How does irradiation sterilisation impact herbal medicines?

EPR discusses the findings of a recent study exploring whether microbicidal treatments using radiation cause the degradation of crude herbal medicinal components.

herbal medicine concept - glass bottles of brown pills surrounded by various herbs/petals

In order to meet microbiological quality standards, herbal medicine pills are often irradiated at the primary package or final product stage. Radiation is chosen over thermal terminal sterilisation to minimise decomposition of crude drug components, volatilisation of essential oils and changes in colour. However, with limited evidence on the impact ionising radiation has on the constituents of such products, researchers set out to investigate whether irradiation impacts drug quality beyond microbiological contamination.
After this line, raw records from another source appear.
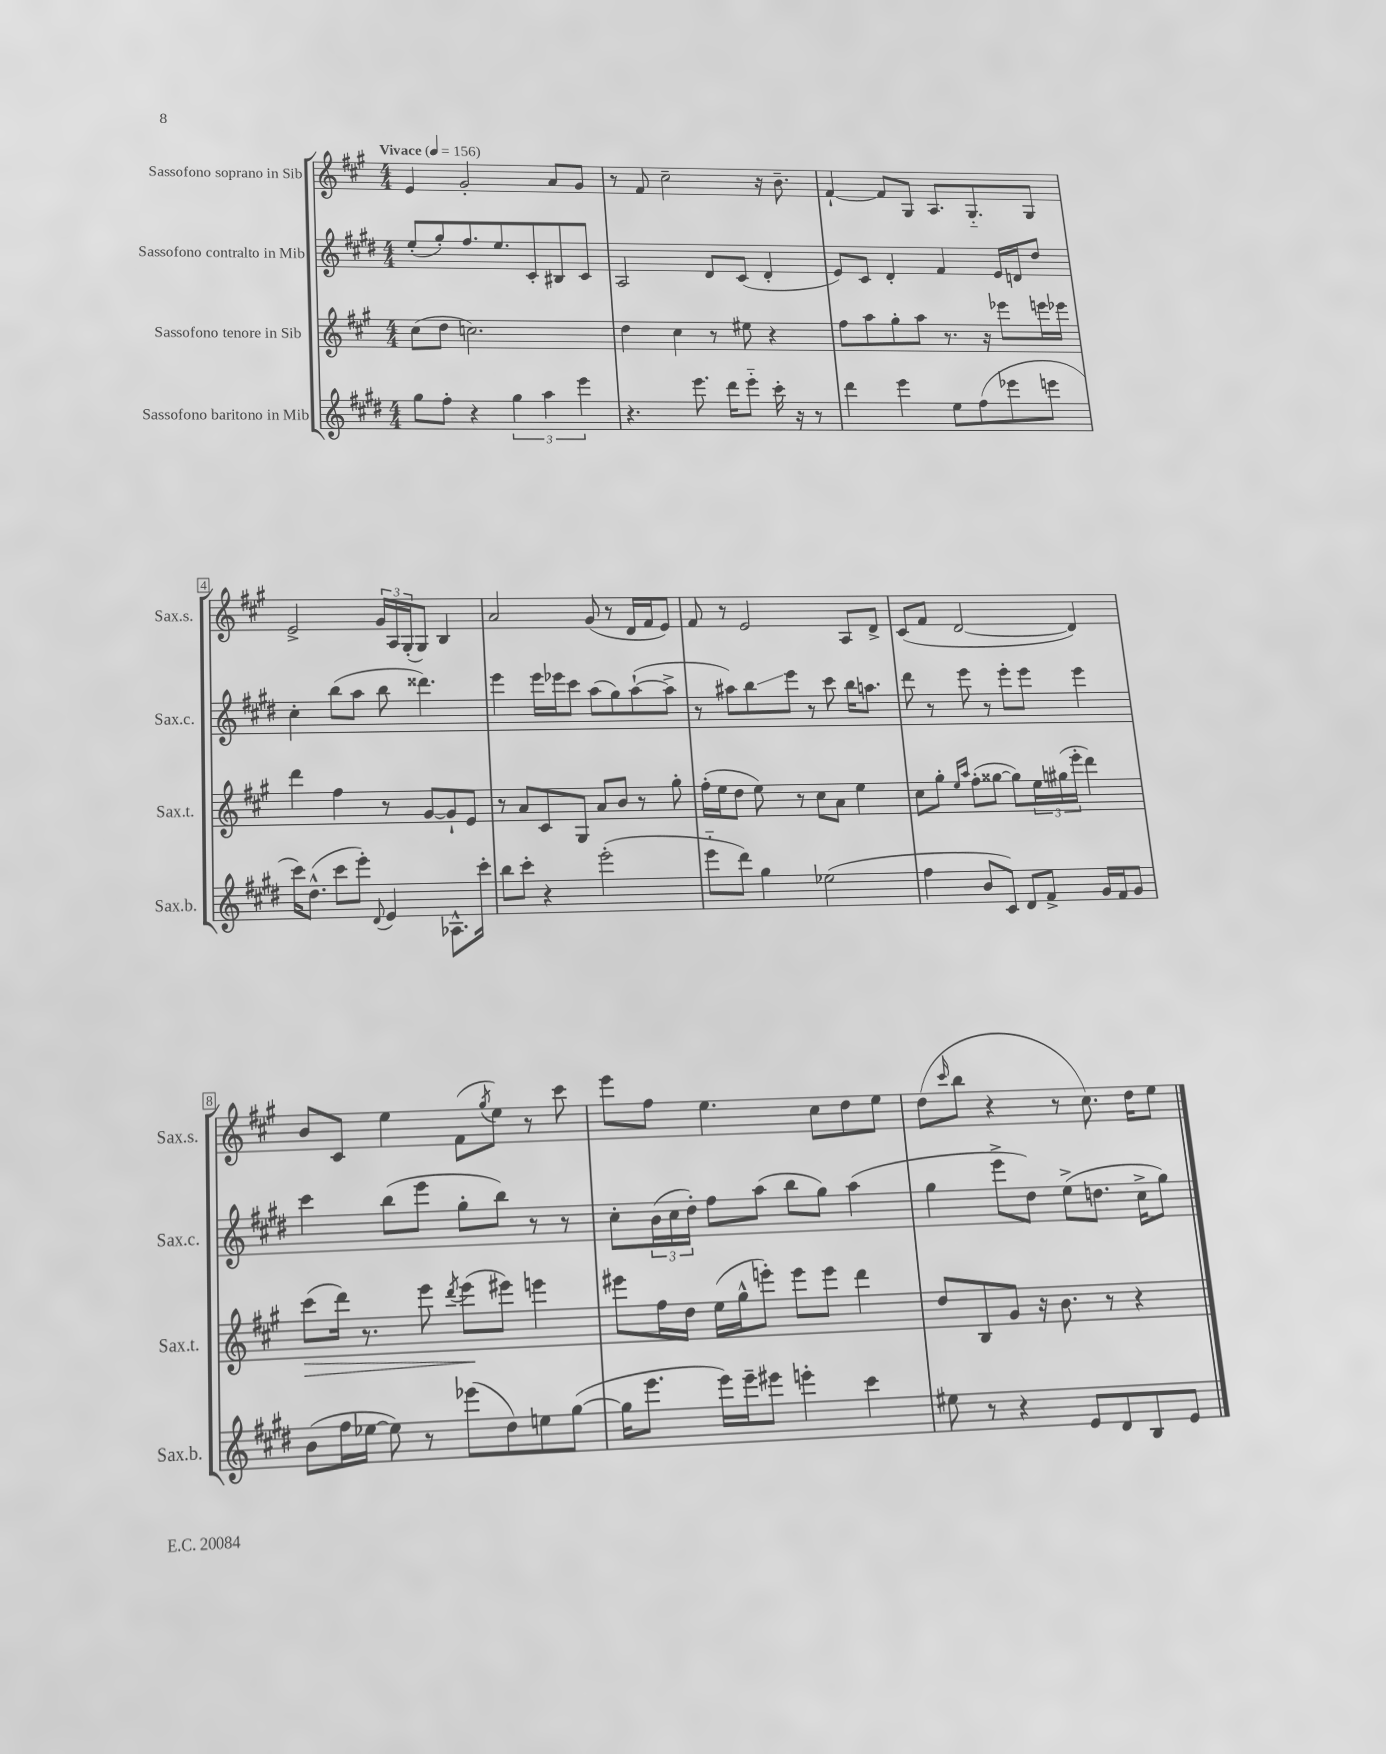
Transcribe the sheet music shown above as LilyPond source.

<<
\new StaffGroup <<
\new Staff = "s0" \with { instrumentName = "Sassofono soprano in Sib" shortInstrumentName = "Sax.s." } {
    \clef treble \key a \major \numericTimeSignature \time 4/4 \tempo "Vivace" 4 = 156
    e'4 gis'2-. a'8 gis'8 |
    r8 fis'8 cis''2-- r16 b'8.-- |
    fis'4~-! fis'8 gis8 a8. gis8.-_ gis8 |
    e'2-> \tuplet 3/2 { gis'16 a16 gis16-.( } gis8) b4 |
    a'2 gis'8( r8 d'16 fis'16 e'8) |
    fis'8 r8 e'2 a8 d'8-> |
    cis'8( fis'8 d'2~ d'4) |
    b'8 cis'8 e''4 fis'8( \acciaccatura { gis''8 } e''8) r8 cis'''8 |
    e'''8 fis''8 e''4. cis''8 d''8 e''8 |
    d''8( \grace { cis'''16 } b''8 r4 r8 cis''8.) d''16 e''8 \bar "|." |
}
\new Staff = "s1" \with { instrumentName = "Sassofono contralto in Mib" shortInstrumentName = "Sax.c." } {
    \clef treble \key e \major \numericTimeSignature \time 4/4
    e''8-.( gis''8-.) fis''8. e''8. cis'8-. bis8 cis'8 |
    a2 dis'8 cis'8( dis'4-. |
    e'8) cis'8 dis'4-. fis'4 e'16 d'16 dis''8 |
    cis''4-. b''8( a''8 b''8 disis'''4.) |
    e'''4 e'''16 ees'''16 cis'''8 a''8( gis''8) a''8~-!( a''8-> |
    r8 ais''8) b''8\glissando e'''8 r8 cis'''8 b''16 a''8. |
    dis'''8 r8 e'''8 r8 e'''8-. e'''8 e'''4 |
    cis'''4 b''8( e'''8 gis''8-. b''8) r8 r8 |
    cis''8-. \tuplet 3/2 { b'16( cis''16 dis''16-.) } fis''8 a''8( b''8 gis''8) a''4( |
    gis''4 e'''8-> dis''8) e''8->( d''8. cis''16-> gis''8) \bar "|." |
}
\new Staff = "s2" \with { instrumentName = "Sassofono tenore in Sib" shortInstrumentName = "Sax.t." } {
    \clef treble \key a \major \numericTimeSignature \time 4/4
    cis''8( d''8 c''2.) |
    d''4 cis''4 r8 eis''8 r4 |
    fis''8 a''8 gis''8-. a''8 r8. r16 ees'''8 e'''16 ees'''16 |
    d'''4 fis''4 r8 gis'8~ gis'8-! e'8 |
    r8 a'8 cis'8 gis8 a'8 b'8 r8 gis''8-. |
    fis''16-.( e''16 d''8 e''8) r8 cis''8 a'8 e''4 |
    cis''8 gis''8-. \grace { e''16 a''16 } fis''8-.( gisis''8~ gisis''8) \tuplet 3/2 { e''16 gis''16( e'''16-. } d'''4) |
    cis'''8\>( d'''16) r8. e'''8 \acciaccatura { d'''8 } e'''8\!( eis'''8) e'''4 |
    eis'''8 fis''16 d''16 e''16( gis''16-^ e'''8-.) e'''8 e'''8 d'''4 |
    d''8 b8 gis'8 r16 b'8. r8 r4 \bar "|." |
}
\new Staff = "s3" \with { instrumentName = "Sassofono baritono in Mib" shortInstrumentName = "Sax.b." } {
    \clef treble \key e \major \numericTimeSignature \time 4/4
    gis''8 fis''8-. r4 \tuplet 3/2 { gis''4 a''4 e'''4 } |
    r4. e'''8. dis'''16 e'''8-_ cis'''16-. r16 r8 |
    dis'''4 e'''4 e''8 fis''8( ees'''8 e'''8 |
    cis'''16) dis''8.-^( cis'''8 e'''8-.) \appoggiatura { dis'8 } e'4 aes8.-^ cis'''16-. |
    b''8 cis'''8-. r4 e'''2-.( |
    e'''8-_ dis'''8) gis''4 ees''2( |
    fis''4 b'8 cis'8) dis'8 fis'8-> gis'16 fis'16 gis'8 |
    b'8( fis''16 ees''16~ ees''8) r8 ees'''8( dis''8) e''8 gis''8~( |
    gis''16 e'''8. e'''16) e'''16-- eis'''8 e'''4-. cis'''4 |
    eis''8 r8 r4 e'8 dis'8 b8 e'8 \bar "|." |
}
>>
>>
\layout { \context { \Score \override BarNumber.stencil = #(make-stencil-boxer 0.1 0.3 ly:text-interface::print) } }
Pills are a popular formulation of herbal medicines, such as Traditional Chinese medicine (TCM) or Kampo medicine from China or Japan. They are traditionally produced by mixing crude drug powders and additives, which are then formed into spheres, coated and dried. Since herbal medicines are derived from natural products, it is all but unavoidable for their crude components to be contaminated with microorganisms.

The major pharmacopoeias are aligned on the permissible standard for the microbiological quality of non-aqueous preparations for oral administration of herbal medicine – 103 CFU/g or CFU/ml for the total number of aerobic microorganisms and 102 CFU/g or CFU/ml for the total number of fungi. However, before irradiation the microbial quality of pills containing crude drugs may be 100 times more than these levels.

Studies have shown irradiation with gamma rays (γ-rays) or electron beams (EB) is effective at suppressing the propagation of microorganisms during storage and maintaining the long-term microbiological quality of the product.

However, when exposing products to ionising radiation, it is necessary to investigate the effect of radiation and determine whether it impacts drug quality. There are, according to the authors of a paper published in Processes, limited reports on the effect of irradiation treatment on herbal medicinal products. As a result, these authors studied the application of ionising radiation to crude drugs, assessing its ability as a microbiocidal treatment at the primary packaging stage as well as its impact on the degradation of indicator ingredients.

The pills, containing indicator ingredients such as swertiamarin, berberine, glycyrrhizin and cinnamaldehyde, were packaged in laminated polyethylene terephthalate (PET), polyethylene (PE) and aluminium foil before irradiation with either γ-rays or EB.

The survival counts of bacteria were reduced to ≤103 CFU/g by 6 kiloGrays (kGy) of irradiation. The counts of the spore-forming bacteria Bacillus megateriumB. cereus and Brevibacillus brevis in the pills were reduced to under 100 CFU/g after 10 kGy irradiation.

While there is concern that irradiation may cause the degradation of plant components and cell tissues, impacting drug quality, the study found little influence of ionising radiation on the indicator ingredients derived from plant extracts or volatile components. Although some of the cinnamaldehyde in the pills was oxidized to cinnamic acid, the decomposition of swertiamarin, berberine, glycyrrhizin and cinnamaldehyde in the pills after 10 kGy irradiation were within acceptable limits when analysed with high-performance liquid chromatography (HPLC).

Moreover, the study published in Processes found no clear increase in the extractability of the indicator ingredients in the irradiated sample pills, another potential concern with the degradation of plant components and cell tissues.

Of note is that, because EB irradiation is delivered at a higher dose rate (radiation dose per unit time), the processing time with EB is shorter compared to γ-ray irradiation.

The authors concluded: “γ-ray or EB treatment at the final production of crude drug preparations was within the permissible standard value for the non-aqueous preparations for oral administration, with no statistically significant change in the indicator ingredients of crude drugs.”